AgustaWestland Philadelphia president Bill Hunt said that the assembly of Aircraft 4 would be performed is a segregated part of the plant and that two to three customer aircraft will be assembled there beginning in 2017 as part of a gradual production ramp-up. Once production matures Hunt said he expects a second AW609 assembly line to be established in Italy. AgustaWestland Philadelphia currently assembles the AW139 medium twin and the AW119KXe single and soon will begin production of the new AW169 twin. Hunt said that a large part of the AW609 engineering staff, currently working at AgustaWestland’s Arlington, Texas facility, will move to Philadelphia over the next year as more, but not all, of the flight test program gravitates there. Philadelphia also will have primary responsibility for AW609 product support.
Changes and Updates
Scott enumerated recent changes to the AW609. On Aircraft 2 in Italy these include changes to the air data computers and inertial reference platforms, an updated version of the fly-by-wire software, an upgraded flight control system, an automatic test system and a new pitot-static system, which now uses the same system installed on the AW139 medium twin.
Meanwhile both Aircraft 1, based at AgustaWestland’s Arlington facility, and Aircraft 2 have been flying Category A takeoff and rejected takeoff profiles that are producing better-than-expected performance numbers, Scott said. Overall performance is better due to greater-than-expected benefits from ground effect, recent aerodynamic improvements that reduced weight and cut drag by 10 percent, the ability of the AW609 to slow itself on one engine and the robustness of the landing gear. “We can put the proprotors in super-droop and slow the aircraft down very quickly,” Scott said.
The airframe improvements came in part after delaying the program for vendor re-selection in 2013 on certain components and some aircraft redesign, Scott said. “We were unhappy with some components in terms of performance, weight or cost. So for the last three years we have been working hard to ensure that the aircraft is not only technically acceptable but financially acceptable to the market in terms of acquisition and operating costs. We have significantly reduced the manufacturing cost of the aircraft, by more than 10 percent.”
Part of this activity involved the redesign of the main cabin door. The new door is a two-piece clamshell design with an integrated step that is 35 inches wide and lighter than the one-piece door it replaces. Scott said this will allow the AW609 to be manufactured with the same door for all missions–SAR, EMS and VIP transport–and this is particularly practical in SAR configuration with a hoist. This practicality can be observed first-hand at Heli-Expo, as AgustaWestland has two AW609 mockups at the show, one in SAR and the other in executive/VIP configuration.
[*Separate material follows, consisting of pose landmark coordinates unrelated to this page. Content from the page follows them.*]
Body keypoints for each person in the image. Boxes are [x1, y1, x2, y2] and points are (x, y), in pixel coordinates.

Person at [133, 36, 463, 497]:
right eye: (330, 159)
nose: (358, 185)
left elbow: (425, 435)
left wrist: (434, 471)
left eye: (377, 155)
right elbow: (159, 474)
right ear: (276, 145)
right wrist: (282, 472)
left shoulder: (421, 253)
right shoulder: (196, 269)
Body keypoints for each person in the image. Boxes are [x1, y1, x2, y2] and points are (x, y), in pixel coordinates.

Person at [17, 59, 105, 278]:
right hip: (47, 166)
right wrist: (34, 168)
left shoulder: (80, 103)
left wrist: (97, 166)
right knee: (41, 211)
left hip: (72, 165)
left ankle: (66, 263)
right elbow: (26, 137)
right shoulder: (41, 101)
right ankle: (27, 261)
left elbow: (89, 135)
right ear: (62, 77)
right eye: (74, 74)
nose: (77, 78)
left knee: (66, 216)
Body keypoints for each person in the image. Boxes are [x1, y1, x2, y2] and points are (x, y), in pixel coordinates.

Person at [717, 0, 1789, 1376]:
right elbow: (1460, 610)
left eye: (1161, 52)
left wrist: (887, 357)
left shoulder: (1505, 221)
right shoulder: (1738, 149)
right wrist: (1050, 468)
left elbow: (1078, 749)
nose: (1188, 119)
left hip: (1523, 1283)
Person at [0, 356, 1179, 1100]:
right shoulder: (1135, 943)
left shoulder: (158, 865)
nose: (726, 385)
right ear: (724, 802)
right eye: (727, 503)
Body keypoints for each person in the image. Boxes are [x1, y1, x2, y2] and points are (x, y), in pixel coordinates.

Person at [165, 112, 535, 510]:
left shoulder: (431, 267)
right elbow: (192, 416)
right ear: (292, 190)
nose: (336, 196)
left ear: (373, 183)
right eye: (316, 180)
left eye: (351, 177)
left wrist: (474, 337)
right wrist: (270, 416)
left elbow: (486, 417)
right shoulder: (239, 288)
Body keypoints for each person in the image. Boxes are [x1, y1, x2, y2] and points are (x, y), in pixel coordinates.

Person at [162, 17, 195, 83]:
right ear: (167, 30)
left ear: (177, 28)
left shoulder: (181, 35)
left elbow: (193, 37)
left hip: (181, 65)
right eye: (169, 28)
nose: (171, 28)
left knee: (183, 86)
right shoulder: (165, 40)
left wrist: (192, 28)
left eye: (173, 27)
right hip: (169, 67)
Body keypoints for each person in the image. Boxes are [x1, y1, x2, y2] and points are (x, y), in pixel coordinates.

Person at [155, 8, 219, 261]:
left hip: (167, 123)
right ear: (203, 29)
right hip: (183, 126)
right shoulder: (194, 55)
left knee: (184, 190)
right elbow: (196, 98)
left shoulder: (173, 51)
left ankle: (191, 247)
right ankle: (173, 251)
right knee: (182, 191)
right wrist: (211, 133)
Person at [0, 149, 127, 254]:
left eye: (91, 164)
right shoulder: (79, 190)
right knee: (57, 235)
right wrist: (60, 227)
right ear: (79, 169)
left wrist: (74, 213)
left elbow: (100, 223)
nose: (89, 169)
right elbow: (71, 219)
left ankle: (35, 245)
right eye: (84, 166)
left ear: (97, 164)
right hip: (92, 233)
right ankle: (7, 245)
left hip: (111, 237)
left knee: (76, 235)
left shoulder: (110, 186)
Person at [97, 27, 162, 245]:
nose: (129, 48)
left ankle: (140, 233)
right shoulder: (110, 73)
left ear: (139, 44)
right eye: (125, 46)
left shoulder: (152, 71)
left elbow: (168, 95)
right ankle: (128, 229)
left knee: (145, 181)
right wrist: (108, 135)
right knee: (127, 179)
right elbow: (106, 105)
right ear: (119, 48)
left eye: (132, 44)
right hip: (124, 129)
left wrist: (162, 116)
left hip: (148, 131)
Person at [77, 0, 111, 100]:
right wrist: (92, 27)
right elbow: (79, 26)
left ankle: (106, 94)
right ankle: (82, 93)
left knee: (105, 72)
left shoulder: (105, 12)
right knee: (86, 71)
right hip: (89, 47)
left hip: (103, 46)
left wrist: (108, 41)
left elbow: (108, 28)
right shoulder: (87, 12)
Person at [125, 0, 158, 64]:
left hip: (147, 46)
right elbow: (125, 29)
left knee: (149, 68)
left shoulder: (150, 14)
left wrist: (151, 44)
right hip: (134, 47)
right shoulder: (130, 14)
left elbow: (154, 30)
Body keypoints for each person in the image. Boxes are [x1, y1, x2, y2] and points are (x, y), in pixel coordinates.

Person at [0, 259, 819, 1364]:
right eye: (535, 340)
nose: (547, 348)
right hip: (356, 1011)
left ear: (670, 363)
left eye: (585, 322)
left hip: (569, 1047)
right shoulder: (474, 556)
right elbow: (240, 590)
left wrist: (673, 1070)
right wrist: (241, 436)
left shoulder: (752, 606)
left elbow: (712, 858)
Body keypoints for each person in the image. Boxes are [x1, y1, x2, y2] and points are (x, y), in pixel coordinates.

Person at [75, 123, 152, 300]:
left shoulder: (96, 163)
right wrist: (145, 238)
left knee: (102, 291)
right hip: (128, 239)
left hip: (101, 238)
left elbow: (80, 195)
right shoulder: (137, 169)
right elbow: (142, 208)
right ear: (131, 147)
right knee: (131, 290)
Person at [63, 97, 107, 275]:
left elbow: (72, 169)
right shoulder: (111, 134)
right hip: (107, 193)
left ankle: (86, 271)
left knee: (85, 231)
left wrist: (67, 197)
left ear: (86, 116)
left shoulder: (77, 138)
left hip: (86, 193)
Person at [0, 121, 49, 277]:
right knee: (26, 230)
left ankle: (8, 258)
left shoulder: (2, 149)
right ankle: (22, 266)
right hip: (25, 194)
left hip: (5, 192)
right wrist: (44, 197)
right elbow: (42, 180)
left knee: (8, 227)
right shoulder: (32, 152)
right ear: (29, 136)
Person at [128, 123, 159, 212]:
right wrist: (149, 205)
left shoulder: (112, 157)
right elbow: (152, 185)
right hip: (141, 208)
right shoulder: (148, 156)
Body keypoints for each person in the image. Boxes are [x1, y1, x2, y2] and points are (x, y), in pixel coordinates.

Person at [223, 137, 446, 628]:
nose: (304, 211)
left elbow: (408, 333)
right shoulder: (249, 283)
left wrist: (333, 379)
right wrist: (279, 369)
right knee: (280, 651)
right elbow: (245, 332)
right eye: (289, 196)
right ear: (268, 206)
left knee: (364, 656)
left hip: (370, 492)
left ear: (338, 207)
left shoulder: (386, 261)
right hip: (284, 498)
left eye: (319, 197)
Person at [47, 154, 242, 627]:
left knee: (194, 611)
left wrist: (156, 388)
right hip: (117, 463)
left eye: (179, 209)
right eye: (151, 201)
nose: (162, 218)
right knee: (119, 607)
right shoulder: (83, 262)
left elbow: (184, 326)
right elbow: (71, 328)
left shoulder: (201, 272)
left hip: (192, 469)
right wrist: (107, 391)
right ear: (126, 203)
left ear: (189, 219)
Scott said that 2015 is a big year for the AW609 program because “certification flight testing begins now in earnest” as well as other milestones including fuselage fatigue testing. “We’ve done all the development testing and all of the autorotation and performance work. Now is the time to knuckle down with the FAA” for flight testing and demonstrating other items such as the cockpit man-machine interface.
Scott noted that most vendors for the program, including Rockwell Collins for the Pro Line Fusion-based avionics, BAE for the flight control systems and Pratt & Whitney Canada for the PT6C-67A engines, already have been announced and that a few more announcements will be forthcoming for items including landing gear and the environmental control system.